One only need watch the interview with Tommy on the DVD’s bonus features to get a sense how… not quite right he is. Catching him at a screening or even just checking out the behind the scenes DVD extra reveals an often cranky, abrasive, and dark figure, a real juxtaposition with the vision of himself he portrays in his character Johnny: the kindest, most loving, sensitive, and generous man who ever lived. Sestero knows the audience wants more of the real Tommy and indeed, we are rewarded with titillating anecdotes about him, so bizarre they would read as fiction to anyone unfamiliar with him.
Despite the somewhat harsh feelings I’d developed for Tommy over the years, I wondered how betrayed he might feel about the telling of his story. The guy is so paranoid, it’s revealed he didn’t even want fellow acting students to know what kind of car he drove. Yet it quickly becomes clear that Sestero respects Tommy’s boundaries. The reader can wallow in Tommyism after Tommyism without completely encroaching of every aspect of Tommy’s life. Sestero indulges us in “Tommy dirt” and affirms many of the stories we’d suspected about him.

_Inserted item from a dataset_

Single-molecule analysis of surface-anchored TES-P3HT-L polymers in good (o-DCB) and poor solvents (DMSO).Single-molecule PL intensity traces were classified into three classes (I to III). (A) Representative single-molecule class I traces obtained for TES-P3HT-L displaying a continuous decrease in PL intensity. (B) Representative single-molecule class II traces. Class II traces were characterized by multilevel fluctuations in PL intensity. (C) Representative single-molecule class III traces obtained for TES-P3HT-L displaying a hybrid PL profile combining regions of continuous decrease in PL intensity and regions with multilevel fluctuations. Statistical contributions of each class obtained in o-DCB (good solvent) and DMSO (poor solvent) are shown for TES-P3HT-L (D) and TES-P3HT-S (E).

At screenings, Tommy is badgered, cheered, and jeered at like a sports mascot, all of us apparently forgetting there’s a feeling person inside. While Tommy often makes it hard to be sympathetic towards him, Sestero shows us the wounded, determined, and desperate for acceptance side of Tommy. Along with a near complete detachment from reality is an optimism that’s inspiring and infectious, and Sestero makes sure we know the positive impact working with Tommy had on his life. Albeit in unconventional ways, Tommy pushed and motivated Sestero when he was at some of his lowest points trying to make it as an actor in L.A. The mix of hilarious tales while still giving credit where it’s due shows a very honest account, which leaves me doubting very little, if anything, of what’s contained.
The making of The Room portions are the “real porn” for any fan, with detailed accounts of many key scenes including one of the most revered “I did not hit her! It’s not true! It’s bullshit! I did not hit her! I did NAHT…oh hai, Mark!” What appears like a first take without a rehearsal is actually the best of 32.
The hijinks on the set go beyond the wildest dreams of any seasoned viewer. I would never have guessed Tommy went so far as to construct his own personal toilet on set. Throughout the book we have one of our deep desires fulfilled: to hear more from Tommy in that unique Tommy voice. Quote after quote with his peculiar phrasing allow us to hear more Tommy-talk in our heads and practice our own Tommy voice.
Golden Globe? So what. I’m not invited. Who cares? Let’s go eat. Go see feature movie. Find some chicks or something! I’m bored with this apartment. I can’t be in cage all day long. Why you keep me in cage? I think I will get married soon.
If it sounds as though you should see the movie before reading The Disaster Artist, I urge you to reconsider. The book is written with you in mind, never assuming that everyone reading it is in the club. Scenes are set for you, allowing you to jump in and join us for the ride. If you do read it cold and then proceed to the movie, wow! With that build up, I must say, I envy you.